シャオナに冷たく突き放される。そういうところがまたありっちゃありなんだが。そして俺はかごを使えないというよりも触ってはいけないと言ってしまえばそれまでなのだが。


魂の移行が全て終わったのが夕方の5時過ぎだった。

「今日は頑張ったから残業手当を付けてもらえるぞ」

「ありがとうございます」

「もちろん先輩のおごりで行きましょう」

ちゃっかりしてる。

「まあウルキオラ様と二人っきりで行きたいんですけどね」

「余計なお世話だ」

俺は酒が飲めないんだよ。

「早く飲めるようになってください」

「もう大人なんですから」 次の日 俺たち2人は


魂はアパートに入った後、それぞれの部屋番号の鍵を渡され、その鍵を使用することで自分の行きたい世界へきちんと召喚がされる。その設定がきちんとできるか、また魂同士がぶつかったりして不用意な干渉起こしたりしないか、というところを見届けるのも我々管理人の役割だ。

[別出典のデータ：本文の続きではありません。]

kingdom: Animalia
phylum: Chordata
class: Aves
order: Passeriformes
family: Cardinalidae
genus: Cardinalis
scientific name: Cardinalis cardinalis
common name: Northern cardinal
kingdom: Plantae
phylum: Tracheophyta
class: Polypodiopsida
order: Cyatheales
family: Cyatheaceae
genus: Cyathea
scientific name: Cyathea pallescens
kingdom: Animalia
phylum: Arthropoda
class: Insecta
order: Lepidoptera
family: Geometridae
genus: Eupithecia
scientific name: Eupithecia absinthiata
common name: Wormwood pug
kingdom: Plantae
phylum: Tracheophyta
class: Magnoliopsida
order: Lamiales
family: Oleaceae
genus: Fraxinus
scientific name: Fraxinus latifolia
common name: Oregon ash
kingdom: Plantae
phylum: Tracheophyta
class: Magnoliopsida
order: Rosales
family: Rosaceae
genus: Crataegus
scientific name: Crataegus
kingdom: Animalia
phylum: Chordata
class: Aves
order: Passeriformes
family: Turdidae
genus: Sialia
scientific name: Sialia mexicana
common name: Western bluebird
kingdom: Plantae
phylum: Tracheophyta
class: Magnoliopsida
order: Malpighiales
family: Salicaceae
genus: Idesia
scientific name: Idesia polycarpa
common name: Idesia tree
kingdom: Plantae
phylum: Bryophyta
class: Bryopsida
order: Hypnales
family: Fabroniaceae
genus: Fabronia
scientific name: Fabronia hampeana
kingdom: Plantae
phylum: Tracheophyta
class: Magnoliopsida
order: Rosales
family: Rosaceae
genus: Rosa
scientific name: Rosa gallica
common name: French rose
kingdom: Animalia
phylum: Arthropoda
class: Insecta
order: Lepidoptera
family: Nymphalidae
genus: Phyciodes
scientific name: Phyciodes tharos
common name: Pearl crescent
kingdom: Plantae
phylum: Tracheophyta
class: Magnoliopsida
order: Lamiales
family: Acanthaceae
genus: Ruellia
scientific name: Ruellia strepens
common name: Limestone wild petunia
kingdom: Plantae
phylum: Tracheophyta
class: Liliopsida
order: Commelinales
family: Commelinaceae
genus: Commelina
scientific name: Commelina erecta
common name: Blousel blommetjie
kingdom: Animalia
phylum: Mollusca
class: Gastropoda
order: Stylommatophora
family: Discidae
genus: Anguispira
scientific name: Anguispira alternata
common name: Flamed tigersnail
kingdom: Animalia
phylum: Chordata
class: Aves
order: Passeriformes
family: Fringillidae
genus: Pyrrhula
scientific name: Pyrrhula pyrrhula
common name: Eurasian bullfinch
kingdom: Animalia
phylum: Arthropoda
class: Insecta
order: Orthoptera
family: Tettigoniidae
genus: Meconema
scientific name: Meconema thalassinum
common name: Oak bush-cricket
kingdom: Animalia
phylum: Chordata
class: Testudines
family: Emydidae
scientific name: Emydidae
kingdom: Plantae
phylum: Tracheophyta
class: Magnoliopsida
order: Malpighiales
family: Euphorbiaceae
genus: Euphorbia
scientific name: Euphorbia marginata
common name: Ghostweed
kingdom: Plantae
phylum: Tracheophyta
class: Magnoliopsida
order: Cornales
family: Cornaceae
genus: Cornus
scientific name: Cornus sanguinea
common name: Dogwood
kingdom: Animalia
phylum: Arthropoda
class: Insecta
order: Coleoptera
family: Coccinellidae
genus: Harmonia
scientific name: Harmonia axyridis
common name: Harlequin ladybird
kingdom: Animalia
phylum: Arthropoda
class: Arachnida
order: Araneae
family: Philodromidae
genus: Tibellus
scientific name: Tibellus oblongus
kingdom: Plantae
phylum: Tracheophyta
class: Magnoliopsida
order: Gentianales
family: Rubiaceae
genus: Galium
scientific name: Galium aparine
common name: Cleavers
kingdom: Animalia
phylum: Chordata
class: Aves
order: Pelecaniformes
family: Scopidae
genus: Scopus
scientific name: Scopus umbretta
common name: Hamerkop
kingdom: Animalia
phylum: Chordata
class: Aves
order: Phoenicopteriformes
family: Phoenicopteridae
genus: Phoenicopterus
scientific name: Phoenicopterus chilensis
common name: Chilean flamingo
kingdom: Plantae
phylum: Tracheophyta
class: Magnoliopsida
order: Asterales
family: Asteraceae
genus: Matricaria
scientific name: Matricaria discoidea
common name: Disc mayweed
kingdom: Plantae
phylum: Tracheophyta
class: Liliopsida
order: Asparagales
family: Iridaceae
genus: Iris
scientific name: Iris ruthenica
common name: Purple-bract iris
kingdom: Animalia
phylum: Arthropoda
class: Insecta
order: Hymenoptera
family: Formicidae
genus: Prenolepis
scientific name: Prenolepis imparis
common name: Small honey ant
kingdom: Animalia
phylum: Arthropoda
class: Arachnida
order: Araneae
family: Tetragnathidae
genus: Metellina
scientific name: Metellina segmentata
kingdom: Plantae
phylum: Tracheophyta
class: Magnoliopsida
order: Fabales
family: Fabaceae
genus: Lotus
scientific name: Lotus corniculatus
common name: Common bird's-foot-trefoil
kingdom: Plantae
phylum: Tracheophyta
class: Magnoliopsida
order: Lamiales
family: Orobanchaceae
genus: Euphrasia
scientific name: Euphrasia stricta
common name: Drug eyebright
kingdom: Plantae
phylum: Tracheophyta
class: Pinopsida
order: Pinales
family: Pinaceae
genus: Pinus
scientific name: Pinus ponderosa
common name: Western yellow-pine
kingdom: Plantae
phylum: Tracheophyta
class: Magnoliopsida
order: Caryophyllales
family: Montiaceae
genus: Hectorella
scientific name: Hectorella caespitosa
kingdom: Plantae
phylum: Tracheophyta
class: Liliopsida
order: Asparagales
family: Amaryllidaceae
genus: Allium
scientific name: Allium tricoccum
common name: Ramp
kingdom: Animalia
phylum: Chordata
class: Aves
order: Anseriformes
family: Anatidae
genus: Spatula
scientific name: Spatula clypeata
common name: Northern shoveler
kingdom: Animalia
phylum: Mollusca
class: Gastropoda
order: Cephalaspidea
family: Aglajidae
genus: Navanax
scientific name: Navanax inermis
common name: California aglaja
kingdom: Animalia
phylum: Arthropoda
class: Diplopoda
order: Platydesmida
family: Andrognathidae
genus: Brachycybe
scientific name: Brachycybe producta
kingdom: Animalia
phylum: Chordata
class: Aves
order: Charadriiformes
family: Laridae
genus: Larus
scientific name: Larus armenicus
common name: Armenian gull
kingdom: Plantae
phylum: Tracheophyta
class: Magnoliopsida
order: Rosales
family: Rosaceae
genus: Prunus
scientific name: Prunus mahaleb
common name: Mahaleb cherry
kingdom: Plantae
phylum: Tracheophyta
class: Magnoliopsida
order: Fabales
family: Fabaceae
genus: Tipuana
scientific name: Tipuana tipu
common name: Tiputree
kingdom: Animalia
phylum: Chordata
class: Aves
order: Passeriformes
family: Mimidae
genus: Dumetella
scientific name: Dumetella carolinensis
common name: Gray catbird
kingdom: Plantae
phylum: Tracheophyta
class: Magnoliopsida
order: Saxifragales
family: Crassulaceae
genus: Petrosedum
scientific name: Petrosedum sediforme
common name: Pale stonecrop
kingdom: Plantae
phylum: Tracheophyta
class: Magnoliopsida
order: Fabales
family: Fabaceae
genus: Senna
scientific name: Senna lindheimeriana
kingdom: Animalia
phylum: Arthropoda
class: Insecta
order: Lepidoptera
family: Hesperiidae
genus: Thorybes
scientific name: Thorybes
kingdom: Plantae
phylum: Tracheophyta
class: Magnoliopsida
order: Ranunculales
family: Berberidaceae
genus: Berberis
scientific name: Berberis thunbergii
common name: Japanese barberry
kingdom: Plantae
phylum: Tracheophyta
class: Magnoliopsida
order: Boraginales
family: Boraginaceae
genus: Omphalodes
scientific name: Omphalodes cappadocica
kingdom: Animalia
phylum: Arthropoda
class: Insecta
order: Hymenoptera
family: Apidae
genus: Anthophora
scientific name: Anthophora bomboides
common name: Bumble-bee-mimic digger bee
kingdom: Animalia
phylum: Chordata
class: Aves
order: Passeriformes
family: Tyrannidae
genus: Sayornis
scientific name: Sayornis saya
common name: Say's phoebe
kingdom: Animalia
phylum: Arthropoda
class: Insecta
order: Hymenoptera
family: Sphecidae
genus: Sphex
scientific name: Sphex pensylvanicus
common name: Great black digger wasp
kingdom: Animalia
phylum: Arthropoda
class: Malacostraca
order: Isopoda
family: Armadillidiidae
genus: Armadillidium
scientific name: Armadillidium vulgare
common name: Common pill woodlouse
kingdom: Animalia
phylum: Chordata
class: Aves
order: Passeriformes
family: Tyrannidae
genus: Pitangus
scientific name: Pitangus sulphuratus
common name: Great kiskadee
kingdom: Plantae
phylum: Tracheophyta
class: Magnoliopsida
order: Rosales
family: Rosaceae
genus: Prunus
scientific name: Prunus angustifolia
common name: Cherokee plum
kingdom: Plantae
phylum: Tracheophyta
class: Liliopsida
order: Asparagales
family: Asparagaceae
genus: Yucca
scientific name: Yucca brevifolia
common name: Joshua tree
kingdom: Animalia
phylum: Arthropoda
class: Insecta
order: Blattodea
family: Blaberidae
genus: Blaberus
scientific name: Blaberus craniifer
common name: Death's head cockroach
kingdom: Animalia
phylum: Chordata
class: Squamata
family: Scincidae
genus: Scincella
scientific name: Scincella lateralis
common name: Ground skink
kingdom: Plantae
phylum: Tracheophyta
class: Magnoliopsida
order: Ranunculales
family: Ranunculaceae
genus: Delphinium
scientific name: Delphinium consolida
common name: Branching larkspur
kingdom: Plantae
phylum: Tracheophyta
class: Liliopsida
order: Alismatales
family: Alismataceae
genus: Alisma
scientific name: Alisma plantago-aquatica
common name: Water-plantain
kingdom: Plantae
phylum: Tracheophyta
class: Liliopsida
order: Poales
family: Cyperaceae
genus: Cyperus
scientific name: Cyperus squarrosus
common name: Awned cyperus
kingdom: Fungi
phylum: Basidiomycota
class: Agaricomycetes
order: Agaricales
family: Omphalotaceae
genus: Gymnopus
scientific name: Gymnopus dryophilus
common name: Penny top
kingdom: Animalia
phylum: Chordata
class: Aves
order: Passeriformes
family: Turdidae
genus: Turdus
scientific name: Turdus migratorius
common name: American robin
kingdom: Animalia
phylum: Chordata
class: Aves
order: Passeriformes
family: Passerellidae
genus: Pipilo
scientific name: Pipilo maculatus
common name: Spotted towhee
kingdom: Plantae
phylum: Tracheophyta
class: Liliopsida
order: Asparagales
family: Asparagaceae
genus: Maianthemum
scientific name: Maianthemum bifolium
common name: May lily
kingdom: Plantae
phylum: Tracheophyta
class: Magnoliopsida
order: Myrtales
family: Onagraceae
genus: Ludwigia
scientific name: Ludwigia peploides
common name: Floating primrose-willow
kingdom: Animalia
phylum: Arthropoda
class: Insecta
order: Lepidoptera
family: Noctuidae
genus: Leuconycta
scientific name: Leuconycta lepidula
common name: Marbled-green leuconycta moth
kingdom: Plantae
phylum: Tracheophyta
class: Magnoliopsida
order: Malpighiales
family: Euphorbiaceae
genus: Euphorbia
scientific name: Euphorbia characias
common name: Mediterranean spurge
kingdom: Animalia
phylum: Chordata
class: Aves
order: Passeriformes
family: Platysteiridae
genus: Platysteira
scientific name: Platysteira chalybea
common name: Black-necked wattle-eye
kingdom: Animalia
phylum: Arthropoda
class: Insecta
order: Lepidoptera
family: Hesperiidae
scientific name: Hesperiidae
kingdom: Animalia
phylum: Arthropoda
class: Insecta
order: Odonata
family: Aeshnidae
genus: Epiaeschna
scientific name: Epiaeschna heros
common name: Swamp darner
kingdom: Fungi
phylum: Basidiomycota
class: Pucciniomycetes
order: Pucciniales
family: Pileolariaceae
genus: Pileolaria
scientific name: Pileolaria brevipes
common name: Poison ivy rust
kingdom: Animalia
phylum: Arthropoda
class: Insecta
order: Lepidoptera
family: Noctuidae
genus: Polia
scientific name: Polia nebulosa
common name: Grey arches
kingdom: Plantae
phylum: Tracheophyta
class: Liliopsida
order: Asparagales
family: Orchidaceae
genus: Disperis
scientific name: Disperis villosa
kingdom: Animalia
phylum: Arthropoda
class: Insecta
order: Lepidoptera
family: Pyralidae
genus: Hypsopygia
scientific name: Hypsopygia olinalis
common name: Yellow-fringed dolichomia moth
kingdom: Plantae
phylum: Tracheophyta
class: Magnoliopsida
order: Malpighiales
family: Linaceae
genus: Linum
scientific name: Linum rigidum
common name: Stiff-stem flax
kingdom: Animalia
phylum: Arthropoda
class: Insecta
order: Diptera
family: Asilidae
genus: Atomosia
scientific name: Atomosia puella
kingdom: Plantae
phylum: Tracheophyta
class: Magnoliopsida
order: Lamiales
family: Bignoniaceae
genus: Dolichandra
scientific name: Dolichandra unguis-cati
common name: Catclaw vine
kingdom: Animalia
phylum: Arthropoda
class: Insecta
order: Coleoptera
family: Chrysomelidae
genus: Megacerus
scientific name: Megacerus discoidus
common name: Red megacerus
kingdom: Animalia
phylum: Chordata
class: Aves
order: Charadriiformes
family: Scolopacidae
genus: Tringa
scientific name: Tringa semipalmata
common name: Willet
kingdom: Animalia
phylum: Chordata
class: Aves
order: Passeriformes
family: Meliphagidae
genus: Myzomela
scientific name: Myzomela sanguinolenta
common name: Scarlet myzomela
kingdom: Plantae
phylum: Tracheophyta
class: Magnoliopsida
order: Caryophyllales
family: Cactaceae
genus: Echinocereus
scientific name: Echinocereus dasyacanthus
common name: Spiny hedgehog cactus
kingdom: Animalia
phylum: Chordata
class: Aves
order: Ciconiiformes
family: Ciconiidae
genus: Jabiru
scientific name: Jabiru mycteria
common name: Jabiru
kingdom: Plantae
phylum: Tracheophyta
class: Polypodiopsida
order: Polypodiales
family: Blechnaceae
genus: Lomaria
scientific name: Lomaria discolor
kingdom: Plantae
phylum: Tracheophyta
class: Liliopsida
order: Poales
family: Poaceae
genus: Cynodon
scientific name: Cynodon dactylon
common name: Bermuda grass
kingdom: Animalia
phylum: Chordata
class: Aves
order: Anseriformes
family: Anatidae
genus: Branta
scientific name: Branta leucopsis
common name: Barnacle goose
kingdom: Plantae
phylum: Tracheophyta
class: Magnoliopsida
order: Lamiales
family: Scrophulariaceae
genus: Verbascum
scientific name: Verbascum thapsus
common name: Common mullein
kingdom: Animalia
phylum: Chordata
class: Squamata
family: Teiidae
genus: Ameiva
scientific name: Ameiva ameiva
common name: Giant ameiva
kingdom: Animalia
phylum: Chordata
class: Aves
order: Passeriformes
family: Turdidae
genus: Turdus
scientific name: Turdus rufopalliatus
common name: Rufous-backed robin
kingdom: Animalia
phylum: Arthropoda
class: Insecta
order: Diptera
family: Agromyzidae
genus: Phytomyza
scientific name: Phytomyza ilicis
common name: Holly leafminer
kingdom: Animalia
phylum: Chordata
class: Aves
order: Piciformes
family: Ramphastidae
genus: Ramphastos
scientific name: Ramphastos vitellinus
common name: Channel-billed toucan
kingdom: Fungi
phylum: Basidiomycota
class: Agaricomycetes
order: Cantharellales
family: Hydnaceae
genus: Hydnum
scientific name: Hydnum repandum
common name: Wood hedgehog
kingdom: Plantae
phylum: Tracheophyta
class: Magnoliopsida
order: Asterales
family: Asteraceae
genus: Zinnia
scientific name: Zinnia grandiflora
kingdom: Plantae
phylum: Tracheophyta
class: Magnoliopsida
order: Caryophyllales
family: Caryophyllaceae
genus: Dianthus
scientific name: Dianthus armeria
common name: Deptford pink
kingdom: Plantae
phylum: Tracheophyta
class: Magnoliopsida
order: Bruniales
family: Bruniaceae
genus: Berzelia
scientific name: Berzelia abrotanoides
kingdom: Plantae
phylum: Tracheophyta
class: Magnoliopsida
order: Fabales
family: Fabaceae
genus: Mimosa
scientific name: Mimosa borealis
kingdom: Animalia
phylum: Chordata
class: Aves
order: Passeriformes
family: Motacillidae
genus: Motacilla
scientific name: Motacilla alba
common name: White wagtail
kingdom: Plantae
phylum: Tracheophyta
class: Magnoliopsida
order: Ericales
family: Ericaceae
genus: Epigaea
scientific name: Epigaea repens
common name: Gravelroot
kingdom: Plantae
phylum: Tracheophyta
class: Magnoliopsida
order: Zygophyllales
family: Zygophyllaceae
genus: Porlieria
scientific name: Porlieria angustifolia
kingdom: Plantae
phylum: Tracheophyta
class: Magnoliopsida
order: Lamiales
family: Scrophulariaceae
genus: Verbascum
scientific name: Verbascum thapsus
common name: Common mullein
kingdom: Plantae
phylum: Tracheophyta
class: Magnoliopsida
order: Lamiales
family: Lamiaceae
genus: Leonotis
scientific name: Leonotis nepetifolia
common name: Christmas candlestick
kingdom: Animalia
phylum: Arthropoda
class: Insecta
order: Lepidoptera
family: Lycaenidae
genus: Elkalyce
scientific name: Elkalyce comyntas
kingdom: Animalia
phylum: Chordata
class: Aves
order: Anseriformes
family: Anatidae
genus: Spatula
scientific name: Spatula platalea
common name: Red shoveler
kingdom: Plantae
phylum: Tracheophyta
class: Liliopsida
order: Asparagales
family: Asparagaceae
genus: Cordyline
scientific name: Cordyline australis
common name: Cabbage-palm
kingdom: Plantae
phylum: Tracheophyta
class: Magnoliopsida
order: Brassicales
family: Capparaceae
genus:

エレベーターでの移行がスムーズに進む。魂の鍵の受け渡しも順調に終わったところでアラートが鳴り始めた。

「何ですかこれは」

新人のシャオナはまだわかっていなかったが、俺は新人の頃良くなったしてしまった緊急通報。何か異常なことが起こった際にこのアパート全体に響く。なった時点では始末書レベルのことだが。心臓がヒヤヒヤしながら原因を探る。

「何ですかこれは」

2階の一室で魂がひどい炎症を起こしていた。おそらくも元の世界への思いが強すぎて転生がうまく進んでおらず、このままでは魂自体が暴走してしまうことが考えられた。


「魂が暴走したらどうなるんですか」

「このアパート全体が一つの魂に乗っ取られてしまう」

「そうなると他の魂もみんな連結されてしまい、区別がつかなくなる」

人間界と世界をつなぐためのゲートが完全に爆発する。

「そんな……」

「こうなったら」

シャオナは自らの魂抑圧装置ブラストを使用して魂を抑え込む。かなり暴走が大きくなっているらしく全く歯が立たなかった。そこでウルキオラ様の特別製のを使用した。ウルキオラ様のは特別製で通常の3倍の攻撃力を持つがその分反動も大きい。

「なんとかウルキオラ様のおかげで終息しましたね」

「先輩は何もしなかったみたいですけど」

痛いとこつくな。魂の暴走は抑え込まれ、なんとかゲートの転生が出来た。その日は解散となった。